Between the hours of day and evening – between the two exhibitions at Years – a major dual is played out. It has to do with an issue that has remained central ever since the concept of “commissioner” was abandoned and the art world began to speak about exhibitions being organised or curated. Who is The Real Slim Shady? Who is the true auteur; the artist or the curator?
Bjarke Hvass Kure discusses this issue by venturing into the field of representation while also creating an exhibition, i.e. by representing Buren, Long, Beuys, Levine, Cadere and so on. Or are we talking about documentation here? In any case this is a parasitical form of representation, for it is unlikely that Hvass Kure has entered into agreements with the artists (or estates) involved, which means that he is in effect transgressing against the artist’s rights, preventing them from accepting or protesting against their participation in the exhibition – not unlike Sturtevant’s reproductions of Duchamp, Warhol, etc., which also used fakes to reflect issues concerning authorship, originals, and authenticity. For in spite of the nerdy and somewhat overly respectful treatment of new classics, Hvass Kure’s reflections of artworks and exhibitions are also fakes, pure and simple. Hvass Kure provides no direct answers to the questions concerning the auteur and the authentic. Indeed, perhaps that would have bee too much to ask. Instead he discusses these matters via works created by other artists and by force of the – truly – original device of using two exhibitions.
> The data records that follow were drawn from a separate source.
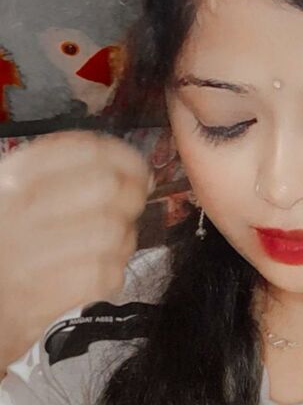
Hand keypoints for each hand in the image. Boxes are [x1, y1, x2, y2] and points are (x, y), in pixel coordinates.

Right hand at [0, 130, 150, 370]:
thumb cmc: (9, 242)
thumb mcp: (20, 193)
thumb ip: (73, 173)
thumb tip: (139, 174)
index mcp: (11, 178)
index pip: (86, 150)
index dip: (126, 158)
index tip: (140, 170)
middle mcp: (14, 211)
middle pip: (106, 187)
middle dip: (132, 196)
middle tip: (132, 207)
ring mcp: (23, 258)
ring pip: (111, 232)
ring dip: (124, 239)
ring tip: (111, 245)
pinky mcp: (36, 301)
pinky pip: (101, 276)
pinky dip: (110, 274)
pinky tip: (97, 273)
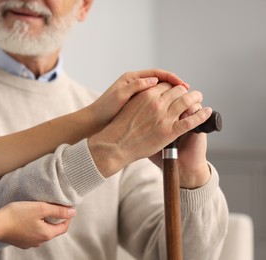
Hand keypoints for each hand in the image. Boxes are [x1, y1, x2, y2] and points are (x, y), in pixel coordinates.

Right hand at [0, 202, 74, 248]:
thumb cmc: (17, 214)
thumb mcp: (40, 208)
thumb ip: (58, 210)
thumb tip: (72, 212)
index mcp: (46, 234)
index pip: (63, 227)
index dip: (67, 217)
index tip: (66, 207)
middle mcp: (39, 241)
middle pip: (53, 230)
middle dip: (55, 219)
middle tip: (53, 207)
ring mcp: (29, 243)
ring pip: (42, 232)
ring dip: (44, 222)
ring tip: (39, 211)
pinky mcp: (20, 242)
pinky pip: (32, 233)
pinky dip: (34, 226)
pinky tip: (28, 218)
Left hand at [85, 69, 188, 131]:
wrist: (95, 121)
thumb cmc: (105, 108)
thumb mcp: (120, 96)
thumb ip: (136, 86)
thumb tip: (154, 80)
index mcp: (131, 78)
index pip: (157, 73)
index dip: (172, 78)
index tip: (183, 85)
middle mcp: (135, 83)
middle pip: (160, 81)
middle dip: (175, 86)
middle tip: (188, 93)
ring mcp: (137, 94)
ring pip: (159, 92)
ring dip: (171, 96)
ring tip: (183, 103)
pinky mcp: (137, 105)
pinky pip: (154, 101)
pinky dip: (164, 104)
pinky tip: (171, 112)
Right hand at [88, 82, 211, 176]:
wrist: (115, 145)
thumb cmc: (118, 128)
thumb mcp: (128, 106)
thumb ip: (141, 98)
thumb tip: (149, 94)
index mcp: (146, 94)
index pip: (165, 83)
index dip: (172, 85)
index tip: (176, 89)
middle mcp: (157, 103)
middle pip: (178, 90)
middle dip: (185, 91)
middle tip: (189, 93)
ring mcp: (164, 117)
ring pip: (187, 102)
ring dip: (196, 98)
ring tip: (199, 97)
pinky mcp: (170, 132)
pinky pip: (191, 121)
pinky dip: (201, 115)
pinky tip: (206, 111)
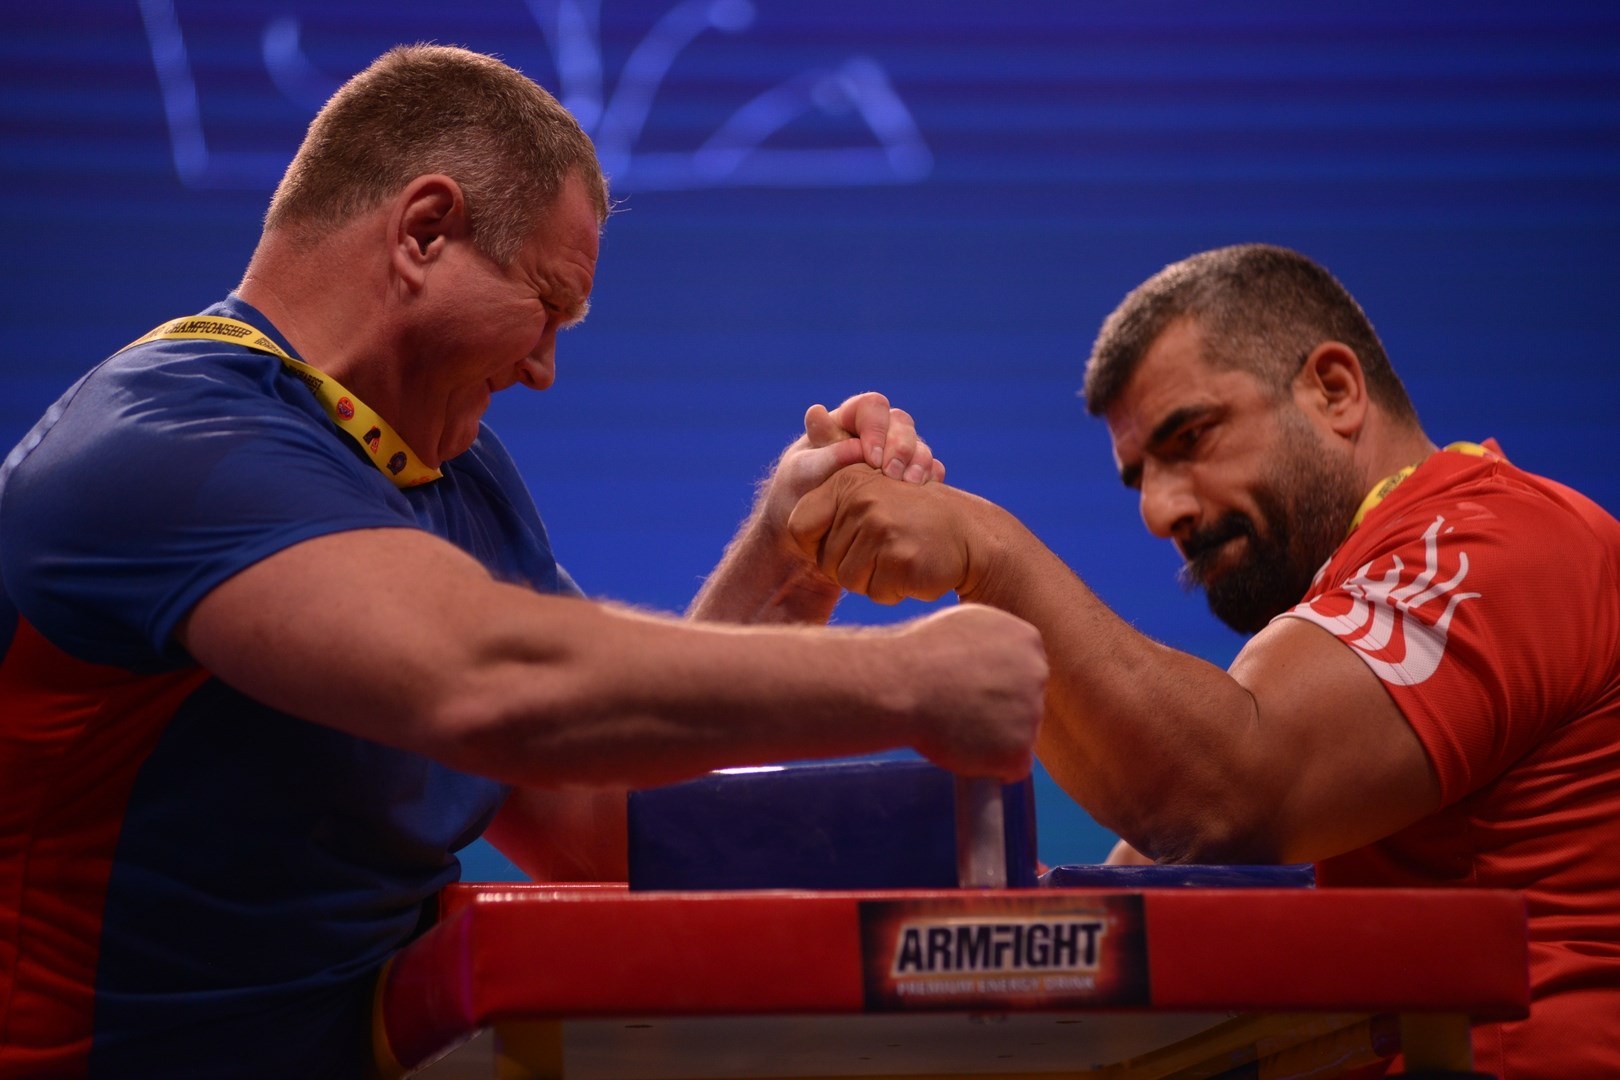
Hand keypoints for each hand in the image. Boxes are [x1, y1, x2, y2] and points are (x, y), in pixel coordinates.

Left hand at [788, 463, 976, 603]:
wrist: (972, 536)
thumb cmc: (911, 519)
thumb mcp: (870, 491)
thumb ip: (832, 486)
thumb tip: (805, 445)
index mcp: (847, 480)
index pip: (798, 526)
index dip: (816, 545)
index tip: (845, 542)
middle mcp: (861, 499)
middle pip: (824, 561)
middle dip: (852, 566)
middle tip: (887, 548)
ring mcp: (882, 528)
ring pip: (848, 580)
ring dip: (873, 580)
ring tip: (900, 557)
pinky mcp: (901, 557)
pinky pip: (877, 592)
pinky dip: (894, 590)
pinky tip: (915, 569)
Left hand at [805, 393, 944, 484]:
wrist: (808, 528)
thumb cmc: (798, 491)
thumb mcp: (803, 473)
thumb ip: (826, 454)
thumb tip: (855, 445)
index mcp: (848, 419)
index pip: (872, 406)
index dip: (876, 428)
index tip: (870, 459)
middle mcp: (876, 432)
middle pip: (901, 424)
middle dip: (901, 447)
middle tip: (891, 475)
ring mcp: (895, 453)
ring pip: (919, 446)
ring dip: (918, 464)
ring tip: (908, 486)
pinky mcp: (908, 477)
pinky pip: (929, 471)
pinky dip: (929, 480)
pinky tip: (920, 495)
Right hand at [888, 604, 1046, 781]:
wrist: (898, 686)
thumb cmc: (916, 655)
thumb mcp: (965, 626)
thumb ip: (991, 645)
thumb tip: (992, 663)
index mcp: (1026, 640)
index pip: (1024, 672)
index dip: (995, 685)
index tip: (970, 690)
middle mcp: (1037, 674)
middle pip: (1026, 703)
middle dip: (999, 712)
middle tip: (961, 713)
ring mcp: (1032, 713)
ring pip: (1019, 736)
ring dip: (993, 739)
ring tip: (954, 728)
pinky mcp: (1019, 751)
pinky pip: (1012, 768)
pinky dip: (990, 767)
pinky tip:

This is evident in e.g. the two walks directly and indirectly referred to in the two duelling exhibitions: Richard Long’s by day, and André Cadere’s at night.
When Harald Szeemannn invited Cadere to take part in Documenta 5 in 1972 the artist declared that he would travel there on foot. Instead he chose to go by train, thereby challenging his own legend as a pilgrim of art (walking around with a coloured staff) and supposedly also unleashing the wrath of the curator. The question is whether it matters that Cadere cheated Szeemann and did not travel by foot? And will we ever truly know whether Long actually made the walk referred to in the text-based work? Does it affect Szeemann’s role as “primary organiser” (to quote Buren’s term) that he might not actually fully know the works presented? Perhaps Bjarke Hvass Kure’s two exhibitions suggest to us that we can never know entirely which journeys or walkabouts an artist has made. Perhaps he has even made a shortcut.
P.S.:
Having written the piece above I contacted Bjarke Hvass Kure for pictures and asked for an installation shot without visitors, which prompted the following response: “as far the person in the picture is concerned, she is a performer playing a ‘visitor’. That’s why she’s in the picture. I hope I told you. She is part of the exhibition and was there the whole time during opening hours – yet another shift and displacement of reality and fiction. I’m sorry; I was sure you knew! :)”.